• TUS TAREAS:
1. Resume en dos oraciones el texto sobre el derecho a la energía.
2. Prosigue el texto sobre el derecho a la energía a partir de su última oración.

• DOCUMENTO DE ORIGEN:
····················
Consagrar el derecho a la energía como un factor fundamental refuerza la idea de que todos los seres humanos deben tener acceso a los recursos necesarios para una vida digna. Esto incluye, no solo la electricidad, sino también a otras formas de energía esenciales para la vida moderna.

Analizar la pobreza energética desde un enfoque de derechos humanos cambia la perspectiva del problema y se enfoca en la responsabilidad de los estados y en otros actores para garantizar el acceso a la energía como un derecho esencial. Este enfoque implica varios elementos clave:
- Enfoque en Derechos y Obligaciones: En lugar de centrarse únicamente en las carencias de las personas, este enfoque pone énfasis en las obligaciones de los estados y otros actores de respetar, proteger y garantizar el acceso a la energía. Esto incluye la implementación de políticas y medidas que aseguren el acceso universal y equitativo a la energía.
- Responsabilidad y Rendición de Cuentas: Al tratar el acceso a la energía como un derecho humano, se establece un marco para que los ciudadanos puedan exigir cuentas a los gobiernos y otras entidades responsables. Si las obligaciones no se cumplen, los afectados pueden reclamar jurídicamente sus derechos.
- Evaluación de Resultados: El enfoque basado en derechos humanos evalúa las políticas y medidas no solo por las intenciones, sino por los resultados concretos en términos de acceso a la energía. Esto garantiza que las acciones implementadas realmente mejoren la situación de las personas y reduzcan la pobreza energética.
- Equidad y No Discriminación: Este enfoque subraya la importancia de abordar las desigualdades en el acceso a la energía, asegurando que todas las personas, independientemente de su situación económica, social, racial o de género, tengan acceso a este recurso vital.
- Participación Ciudadana: Implica la participación activa de los ciudadanos en la toma de decisiones y en la implementación de políticas relacionadas con la energía. Esto asegura que las soluciones sean inclusivas y respondan a las necesidades reales de las comunidades.
- Medidas Específicas y Adaptadas: Reconocer el acceso a la energía como un derecho humano obliga a los estados a adoptar medidas específicas y adaptadas a las diferentes realidades y necesidades de la población. Esto incluye el desarrollo de infraestructuras, subsidios para los más vulnerables y la promoción de energías renovables.
- Protección Jurídica: Consagrar el derecho a la energía en textos constitucionales y marcos legales permite que los ciudadanos puedan recurrir a mecanismos legales en caso de que sus derechos no sean respetados. Esto fortalece el sistema de protección de derechos humanos y garantiza que las políticas energéticas sean justas y eficaces.
····················
(Registros de una colección de datos)
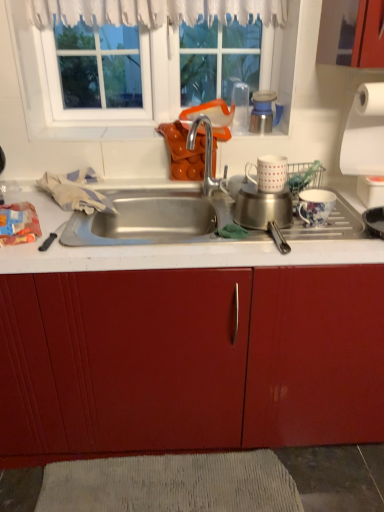
What do you see at coordinates (315, 206) in the screenshot?
I see `floral porcelain mug at right, the 1th coffee cup in the right-to-left sequence` at bounding box center [315, 206].

What do you see at coordinates (264, 112) in the screenshot? The width and height of the screenshot is (384, 512). I see `brushed metal cup at upper center` at bounding box center [264, 112].

Image resolution: width=384 pixels, height=512 pixels. What do you see at coordinates (364, 133) in the screenshot? I see `white paper at right` at bounding box center [364, 133].

Where is `white textured mat at lower center`? The width and height of the screenshot is (384, 512). white textured mat at lower center is located at coordinates (171, 484).

Consider the image. Measure the distance between point [260,159] and camera.

A distance of 4.70 feet exists between point [260,159] and camera.

What do you see at coordinates (206, 155) in the screenshot?
I see `silver metallic faucet at center` at bounding box center [206, 155].

Locate an element on the screen. The width and height of the screenshot is (384, 512). floral porcelain mug at right, the 1th coffee cup in the right-to-left sequence is located at coordinates (315, 206).

Is white textured mat at lower center at the back of white matte coffee cup at upper center, marked as the second coffee cup in a right-to-left arrangement?

No.

From the image's perspective, which is above, white matte coffee cup at upper center, arranged as the 2th coffee cup when ordered from the bottom, or white textured mat at lower center?

white matte coffee cup at upper center, arranged as the 2th coffee cup when ordered from the bottom.

Is white matte coffee cup at upper center, marked as the second coffee cup in a right-to-left arrangement, taller than white textured mat at lower center?

Yes, white matte coffee cup at upper center, marked as the second coffee cup in a right-to-left arrangement, is taller than white textured mat at lower center.

Consider the image. Can you confirm if white matte coffee cup at upper center, marked as the second coffee cup in a right-to-left arrangement, is bigger than white textured mat at lower center?

No, white matte coffee cup at upper center, marked as the second coffee cup in a right-to-left arrangement, is not bigger than white textured mat at lower center.

From a real-world perspective, which object stands above the other?

white glass window at upper center is physically above.

Considering the positions of objects silver metallic faucet at center and white glass window at upper center in the image provided, who is behind, silver metallic faucet at center or white glass window at upper center?

Positioned behind is white glass window at upper center.

Looking at this image, would you say silver metallic faucet at center is inside or outside white glass window at upper center?

silver metallic faucet at center lies outside white glass window at upper center.

From the image's perspective, between silver metallic faucet at center and white glass window at upper center, which one is located above?

From the image's view, white glass window at upper center is above.

Is silver metallic faucet at center facing towards white matte coffee cup at upper center, marked as the second coffee cup in a right-to-left arrangement?

No, silver metallic faucet at center is not oriented towards white matte coffee cup at upper center, marked as the second coffee cup in a right-to-left arrangement.

Considering the sizes of silver metallic faucet at center and white matte coffee cup at upper center, marked as the second coffee cup in a right-to-left arrangement, in the image, is silver metallic faucet at center taller or shorter than white matte coffee cup at upper center, marked as the second coffee cup in a right-to-left arrangement,?

In the image, silver metallic faucet at center appears to be taller than white matte coffee cup at upper center, marked as the second coffee cup in a right-to-left arrangement.

Where is `tap on the left of the white matte coffee cup at upper center, marked as the second coffee cup in a right-to-left arrangement`? tap on the left of the white matte coffee cup at upper center, marked as the second coffee cup in a right-to-left arrangement is located at coordinates (206, 155).

From a real-world perspective, is silver metallic faucet at center physically above white matte coffee cup at upper center, arranged as the 2th coffee cup when ordered from the bottom?

Incorrect, from a real-world perspective, silver metallic faucet at center is lower than white matte coffee cup at upper center, arranged as the 2th coffee cup when ordered from the bottom.

Locate an element on the screen. The width and height of the screenshot is (384, 512). coffee cup that is the 2nd one below the white paper at right (from a real-world perspective) is located at coordinates (315, 206).

Is floral porcelain mug at right, the second coffee cup positioned from the top, not within white paper at right?

Yes.

In the scene shown: Could you tell me if floral porcelain mug at right, the 1th coffee cup in the right-to-left sequence, is turned towards white paper at right?

No, floral porcelain mug at right, the 1th coffee cup in the right-to-left sequence, is not aimed at white paper at right.

Is floral porcelain mug at right, the 1th coffee cup in the right-to-left sequence, next to white paper at right?

They are not placed beside each other.

Which of these two, white paper at right or white matte coffee cup at upper center, arranged as the 2th coffee cup when ordered from the bottom, is bigger?

With larger size is white paper at right.

From the image's perspective, is white paper at right positioned above or below white matte coffee cup at upper center, marked as the second coffee cup in a right-to-left arrangement?

white paper at right is situated higher than white matte coffee cup at upper center, marked as the second coffee cup in a right-to-left arrangement, in the image.

Looking at this image, could you tell me if white paper at right is turned towards white matte coffee cup at upper center, which ranks as the 1th coffee cup in top-to-bottom order?

No, white paper at right is not aimed at white matte coffee cup at upper center, which ranks as the 1th coffee cup in top-to-bottom order.

Based on the photo, can you confirm if floral porcelain mug at right, positioned as the 2th coffee cup in left-to-right order, is shorter than white matte coffee cup at upper center, the 1th coffee cup viewed from the left?

No, floral porcelain mug at right, positioned as the 2th coffee cup in left-to-right order, is not shorter than white matte coffee cup at upper center, the 1th coffee cup viewed from the left.

Is point (330, 196) more distant than point (249, 178)?

No, (330, 196) is closer to viewer.

Is the depth of floral porcelain mug at right, which ranks as the 1th coffee cup in bottom-to-top order, less than that of white matte coffee cup at upper center, marked as the second coffee cup in a right-to-left arrangement?

No, the depth of floral porcelain mug at right, which ranks as the 1th coffee cup in bottom-to-top order, is greater than that of white matte coffee cup at upper center, marked as the second coffee cup in a right-to-left arrangement.

How much distance is there between white glass window at upper center and white paper at right?

white glass window at upper center is 56.32 centimeters away from white paper at right.

Does white glass window at upper center turn towards white paper at right?

Yes, white glass window at upper center faces towards white paper at right.

From the image's perspective, which one is positioned higher, white glass window at upper center or white paper at right?

From the image's view, white glass window at upper center is above.

Is white glass window at upper center next to white paper at right?

white glass window at upper center is not next to white paper at right, and they're not touching.

The height and width of the screenshot is (512, 384). I want to click on plain beneath the white matte coffee cup at upper center, which ranks as the 1th coffee cup in top-to-bottom order (from a real-world perspective), so click(x=171, y=484).

Locate an element on the screen. This screenshot has height=512, width=384. window that is on the left side of silver metallic faucet at center is located at coordinates (142, 73).

Based on their spatial positions, is brushed metal cup at upper center or white matte coffee cup at upper center, which ranks as the 1th coffee cup in top-to-bottom order, further from white paper at right?

white matte coffee cup at upper center, which ranks as the 1th coffee cup in top-to-bottom order.

Looking at this image, from the image, which object appears to be nearer to silver metallic faucet at center, white paper at right or white glass window at upper center?

white glass window at upper center is positioned closer to the anchor silver metallic faucet at center.

When comparing their distances from white textured mat at lower center, does silver metallic faucet at center or floral porcelain mug at right, the 1th coffee cup in the right-to-left sequence, seem closer?

Based on the image, floral porcelain mug at right, the 1th coffee cup in the right-to-left sequence, appears to be nearer to white textured mat at lower center.

Looking at the image, which one is located further to floral porcelain mug at right, the second coffee cup positioned from the top, brushed metal cup at upper center or white glass window at upper center?

white glass window at upper center lies further to floral porcelain mug at right, the second coffee cup positioned from the top, than the other object.

Estimate the real-world distances between objects in this image. Which object is closer to silver metallic faucet at center, white textured mat at lower center or white matte coffee cup at upper center, which ranks as the 1th coffee cup in top-to-bottom order?

Based on the image, white matte coffee cup at upper center, which ranks as the 1th coffee cup in top-to-bottom order, appears to be nearer to silver metallic faucet at center.

When comparing their distances from silver metallic faucet at center, does white matte coffee cup at upper center, arranged as the 2th coffee cup when ordered from the bottom, or white glass window at upper center seem closer?

The object closer to silver metallic faucet at center is white matte coffee cup at upper center, arranged as the 2th coffee cup when ordered from the bottom.

When comparing their distances from white matte coffee cup at upper center, the 1th coffee cup viewed from the left, does brushed metal cup at upper center or floral porcelain mug at right, which ranks as the 1th coffee cup in bottom-to-top order, seem further?

Among the two, brushed metal cup at upper center is located further to white matte coffee cup at upper center, the 1th coffee cup viewed from the left.

When comparing their distances from white matte coffee cup at upper center, arranged as the 2th coffee cup when ordered from the bottom, does white paper at right or floral porcelain mug at right, positioned as the 2th coffee cup in left-to-right order, seem closer?

Among the two, floral porcelain mug at right, positioned as the 2th coffee cup in left-to-right order, is located nearer to white matte coffee cup at upper center, arranged as the 2th coffee cup when ordered from the bottom.

What are the coordinates of `paper towel between white glass window at upper center and white textured mat at lower center from top to bottom` in the screenshot? It's located at (364, 133).

At what (x,y) coordinates should I click in order to perform the action: click on appliance between white glass window at upper center and white matte coffee cup at upper center, arranged as the 2th coffee cup when ordered from the bottom, vertically. Please return your answer as a coordinate pair (x, y). This screenshot has height=512, width=384. Looking at the image, I should click on (264, 112).

The image size is (384, 512). I want to click on coffee cup situated between silver metallic faucet at center and floral porcelain mug at right, the 1th coffee cup in the right-to-left sequence, from left to right, so click(269, 173).

You are a GUI agent. You are given a task and a screenshot of the screen. Output one action in this format:
    pyautogui.click(x=<x>, y=<y>)
    Task: Click on the tap between white glass window at upper center and white matte coffee cup at upper center, marked as the second coffee cup in a right-to-left arrangement, in the vertical direction
    
    Given the screenshot: What is the action you would take?
    pyautogui.click(x=206, y=155)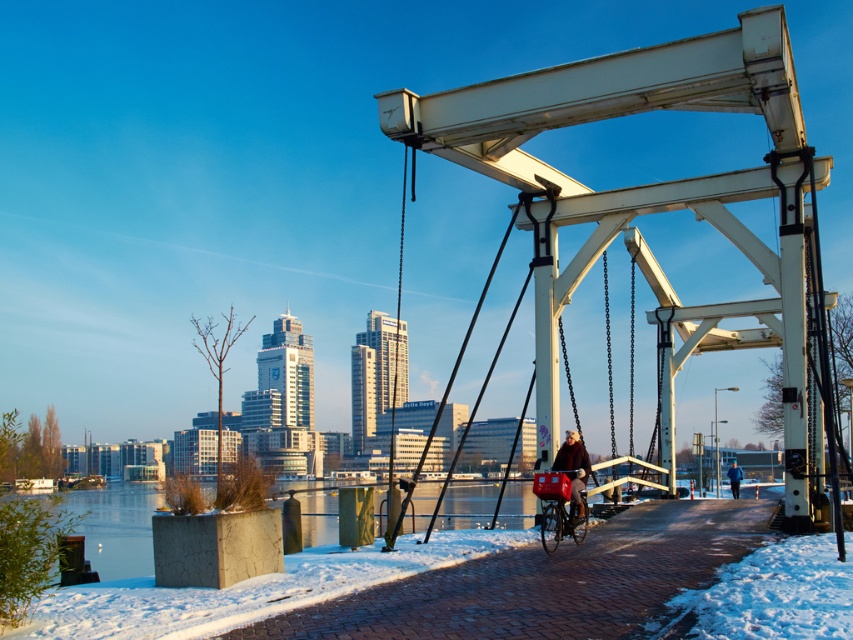
You are a delivery person who needs to ride your matte red bicycle at lower center through the snow on the pathway. The dark blue jacket at center is a passenger on the bike. Is the passenger able to stand upright while riding?

The matte red bicycle at lower center is not as tall as dark blue jacket at center, meaning the bicycle is shorter than the passenger. Since the passenger is taller than the bike, they should be able to stand upright while riding.

You are standing at the edge of the paved pathway in the winter scene. You see the matte red bicycle at lower center and the dark brown leather jacket at center. Which object is nearer to you?

The matte red bicycle at lower center is closer to the viewer than the dark brown leather jacket at center.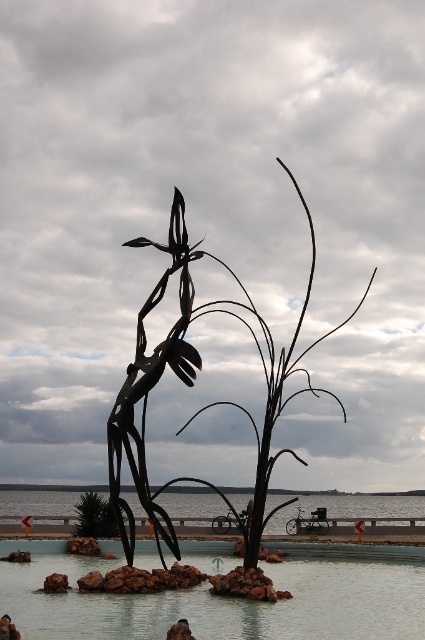
You are a landscape architect designing a garden. You need to place a new statue that is 2 meters wide. The green leafy tree at center and the brown rock at lower left are already in the garden. Can the statue fit between them without overlapping?

The green leafy tree at center is bigger than the brown rock at lower left. Since the statue is 2 meters wide, we need to know the distance between them. However, the description does not provide the distance between the green leafy tree at center and the brown rock at lower left, so we cannot determine if the statue will fit.

You are standing next to the water feature and want to see the reflection of the black metal tree at center. Will you be able to see its reflection in the clear water at center?

The black metal tree at center is located above clear water at center, so yes, you can see its reflection in the clear water at center because the water is calm and reflective.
····················
• RESPUESTAS DE LA ACTIVIDAD:
1. Consagrar el derecho a la energía refuerza la idea de que todas las personas deben tener acceso a los recursos necesarios para una vida digna, lo que abarca la electricidad y otras formas de energía esenciales para la vida moderna. Analizar la pobreza energética desde los derechos humanos centra la atención en las obligaciones de los estados y otros actores, e implica rendición de cuentas, evaluación de resultados, equidad y no discriminación, participación ciudadana, medidas específicas y adaptadas, y protección jurídica.

2.
Por estas diversas razones, la demanda para reconocer el derecho a la energía como un derecho humano fundamental en los textos constitucionales se ha fortalecido, ya que respalda la importancia de garantizar el acceso universal y equitativo a este recurso vital. A continuación, te hablaremos de un proyecto que promueve la dignidad humana, en este sentido.

Se trata de ‘A Liter of Light’, una iniciativa que busca proporcionar iluminación sostenible y accesible a comunidades que no tienen acceso a electricidad o que dependen de costosas y peligrosas fuentes de luz, como velas o lámparas de queroseno. Los beneficios para los individuos incluyen:
- Acceso a iluminación: Proporciona una fuente de luz durante el día utilizando botellas de plástico llenas de agua y lejía instaladas en los techos. Esto permite que las viviendas tengan luz natural incluso en interiores oscuros.
- Reducción de costos: Al utilizar materiales reciclados y no depender de electricidad, las familias ahorran dinero en facturas de energía y en la compra de combustibles para iluminación.
- Mejora de la calidad de vida: Con mejor iluminación, los niños pueden estudiar después del anochecer, lo que puede mejorar su rendimiento académico. Los adultos pueden realizar actividades productivas o recreativas, lo que contribuye a su bienestar general.
- Seguridad: Las soluciones de iluminación sostenible reducen el riesgo de incendios causados por velas o lámparas de queroseno.
- Sostenibilidad ambiental: Al promover el reciclaje de botellas de plástico y la reducción del uso de combustibles fósiles, la iniciativa contribuye a la protección del medio ambiente.
- Empoderamiento comunitario: A través de talleres y capacitación, las comunidades aprenden a instalar y mantener estos sistemas de iluminación, lo que fortalece el sentido de comunidad y la autosuficiencia.

En resumen, establecer el derecho a la energía como un derecho fundamental no solo mejora la calidad de vida de las personas, sino que también promueve la justicia social, la igualdad y el desarrollo sostenible.